I can definitely understand when women who are pregnant with a small child already deal with terrible depression. It's hard being pregnant for some of us, and when there's a small person holding you hostage with demands for food, bathroom assistance, attention, entertainment, affection, medical care, and more, it feels infinitely harder.
Asher's pregnancy was 10 weeks of nausea over a trip to Europe, a trip to New Braunfels, a move across the state, a home purchase, and a new job. Luckily, I wasn't working too much so I could rest when I needed to and just lay down whenever I felt bad. I had the lovely experience of throwing up in the international terminal of DFW and over the Atlantic on our way to London, then not being able to eat hardly anything while we were in Paris, which was damn near devastating. My companion was eating amazing sandwiches and drinking wine and trying to be respectful of my patheticness by hiding it a little, which made it a little worse. I do have to say, though, the chocolate eclair I had was AMAZING. And one of the few things I ate.
Elijah's pregnancy was so much sooner than we expected I had a baby in diapers for the entirety of it. His morning sickness didn't last nearly as long because life wasn't so stressful, but I was working 20 hours a week so the whole "lay down when I feel bad" thing wasn't an option. I didn't have any international trips or exciting stories about throwing up all over the place, but I did throw up in a box lid since there was literally no place else to go in time. Asher always found it highly amusing and would laugh when I threw up and was in tears after. Little sadistic turkey.
This time, we waited a little longer to get pregnant. I still have a kid in diapers, but only one and if we'd done the same time frame as before, I'd have had two during morning sickness. So there's a silver lining.

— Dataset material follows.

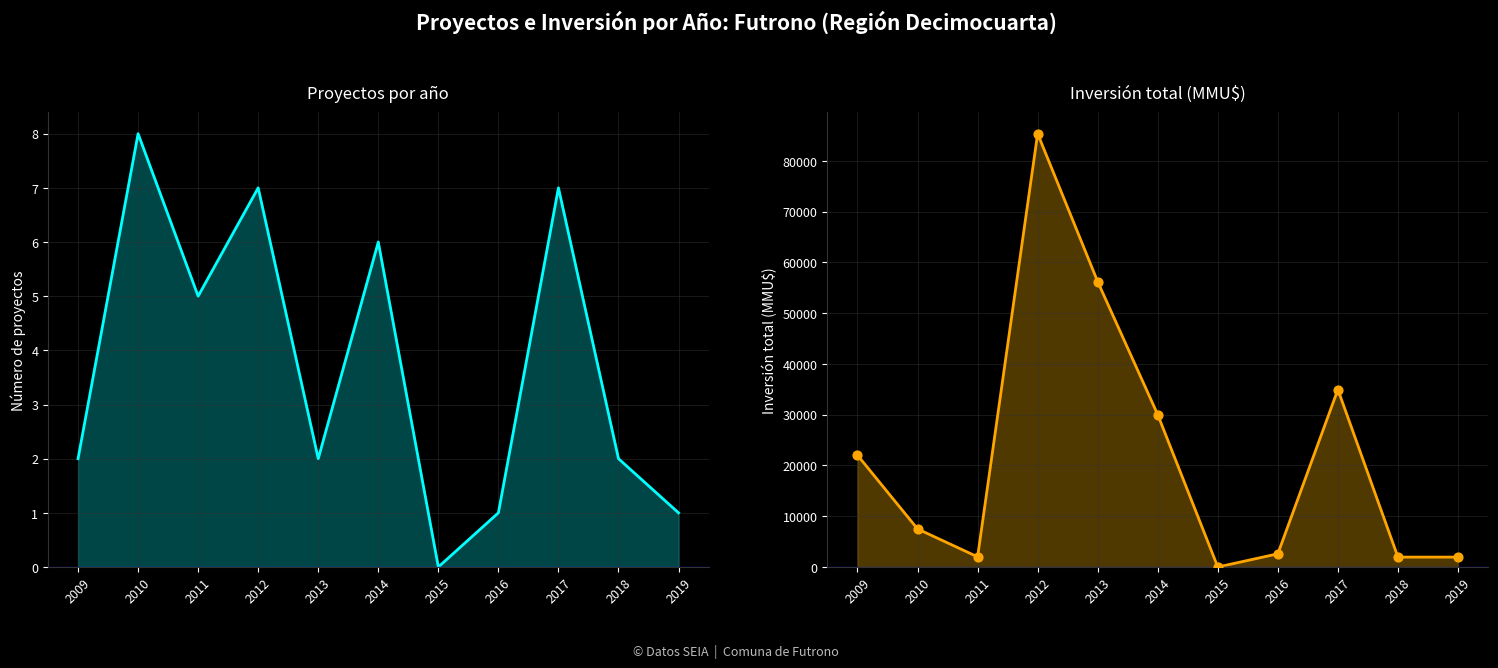

At how many categories does at least one series exceed 53720?

2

I'm 8 weeks in and the morning sickness is awful. I'm spitting a lot because of mucous (weird, I know) and so of course Elijah copies that. It's both adorable and gross. I finally got on some medication called Zofran which is amazing and knocks out the nausea. Still no energy and tons of exhaustion, but no more nausea! I can function as a human being again!
I'm so tired, though. I seriously could have slept through the mani/pedi/waxing on Thursday before the wedding. And I almost dozed off getting my hair done Saturday. Anytime I sit still, I'm in danger of falling asleep. If there's no reason I shouldn't, I just go ahead and get comfortable and do it.
So, yes, building a baby is hard work. And at first, it kind of sucks because there's no real upside to pregnancy yet. But finally, finally, the light at the end of the tunnel will come: the second trimester.